Proposition 3 – Adopter une politique volontariste en matière de délistage sans déremboursement
Le délistage de certains médicaments[2] permettrait aux pharmaciens de prendre en charge davantage de maux du quotidien. Pour rappel, seules 97 molécules sont disponibles à ce jour sans ordonnance en France loin derrière le Portugal (125 molécules), l’Espagne (131 molécules), l’Allemagne (135 molécules) ou le Royaume-Uni (146 molécules).
Le délistage et la communication associée sont l’occasion unique de rappeler aux patients les maux du quotidien pour lesquels l’officine peut offrir une solution de santé, ce qui réduirait le recours aux consultations médicales pour des affections mineures. Cette approche contribue à une meilleure gestion des ressources médicales et à une prise en charge rapide des patients.

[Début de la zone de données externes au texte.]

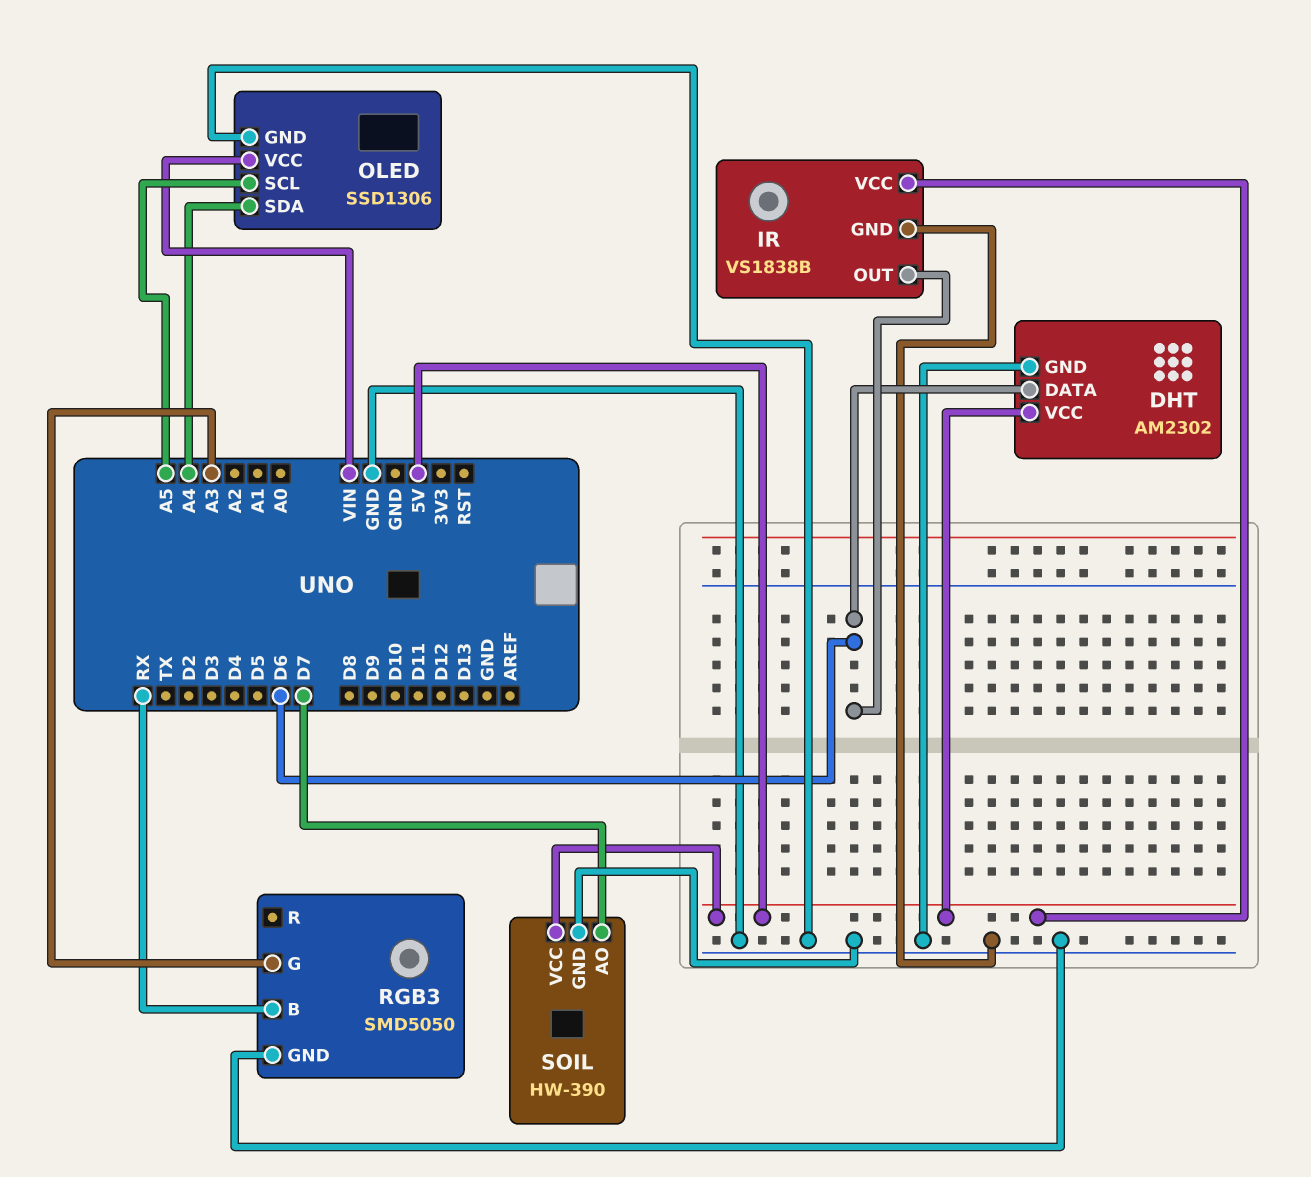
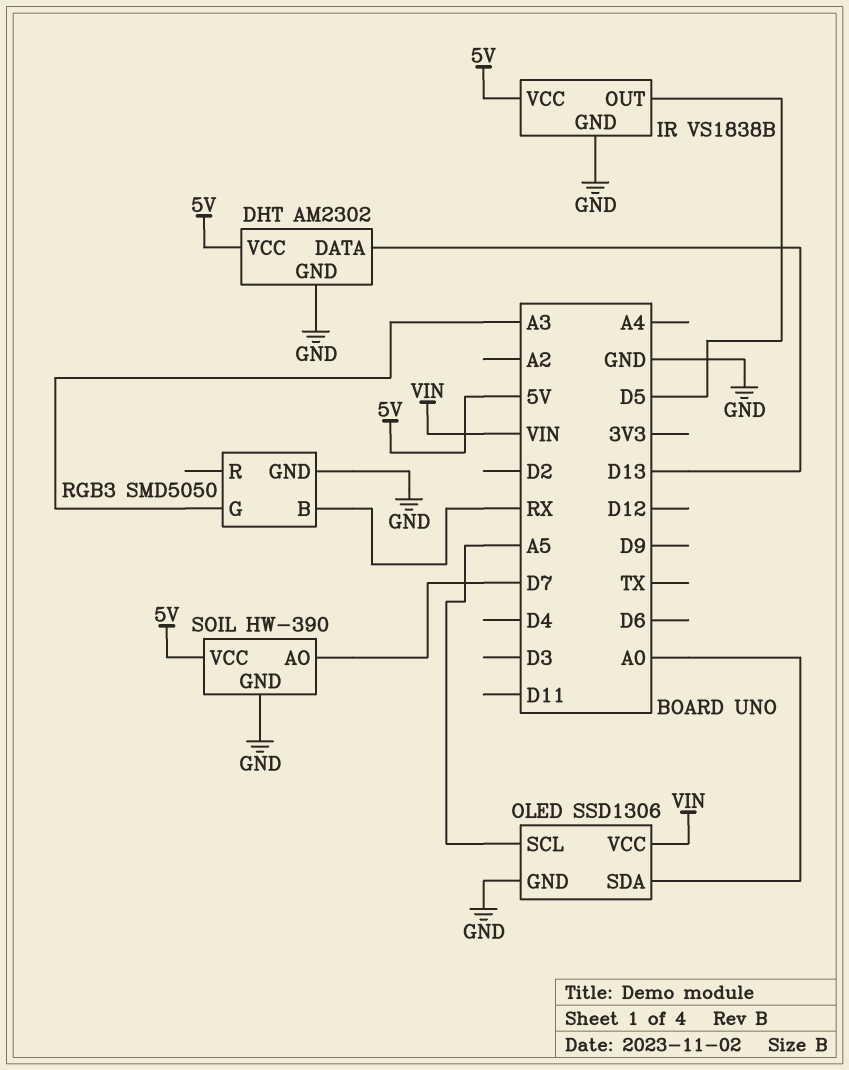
DHT pin DATA: D6 -> D13
IR pin OUT: D6 -> D5
OLED pin SDA: A4 -> A0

Par ailleurs, un tel délistage (sans déremboursement) permettrait aux patients qui en auraient besoin le remboursement des médicaments qui leur auraient été prescrits lors d’une visite médicale, et pour les autres, la possibilité de se rendre directement en pharmacie pour obtenir un traitement identique à leur charge. En 2015, NèreS avait estimé que de tels délistages sans déremboursement génèreraient 330 millions d’euros d’économies pour la Sécurité Sociale (dont 100 millions € en médicaments et 230 millions € en consultations médicales évitées), et ce dès la première année de mise en œuvre.
« Cette nouvelle édition du Bulletin de Santé des Français révèle des défis majeurs pour le système de santé en France. NèreS appelle à une réforme en profondeur, basée sur une stratégie globale pour le premier recours, et sur l’utilisation du délistage sans déremboursement pour libérer du temps médical. Ces mesures sont essentielles pour garantir un accès équitable et efficace aux soins pour tous les Français » souligne Paul-François Cossa, Président de NèreS.
A propos de NèreS :
NèreS (anciennement Afipa) est l’organisation professionnelle qui représente les laboratoires pharmaceutiques produisant et commercialisant des produits de santé et de prévention de premier recours disponibles en pharmacie sans ordonnance (médicaments de prescription médicale facultative, dispositifs médicaux grand public et compléments alimentaires).
Le délistage est une décision réglementaire (de l’ANSM) qui conduit au passage du statut de médicament de prescription médicale obligatoire à celui de médicament de prescription médicale facultative (disponible en officine sans ordonnance).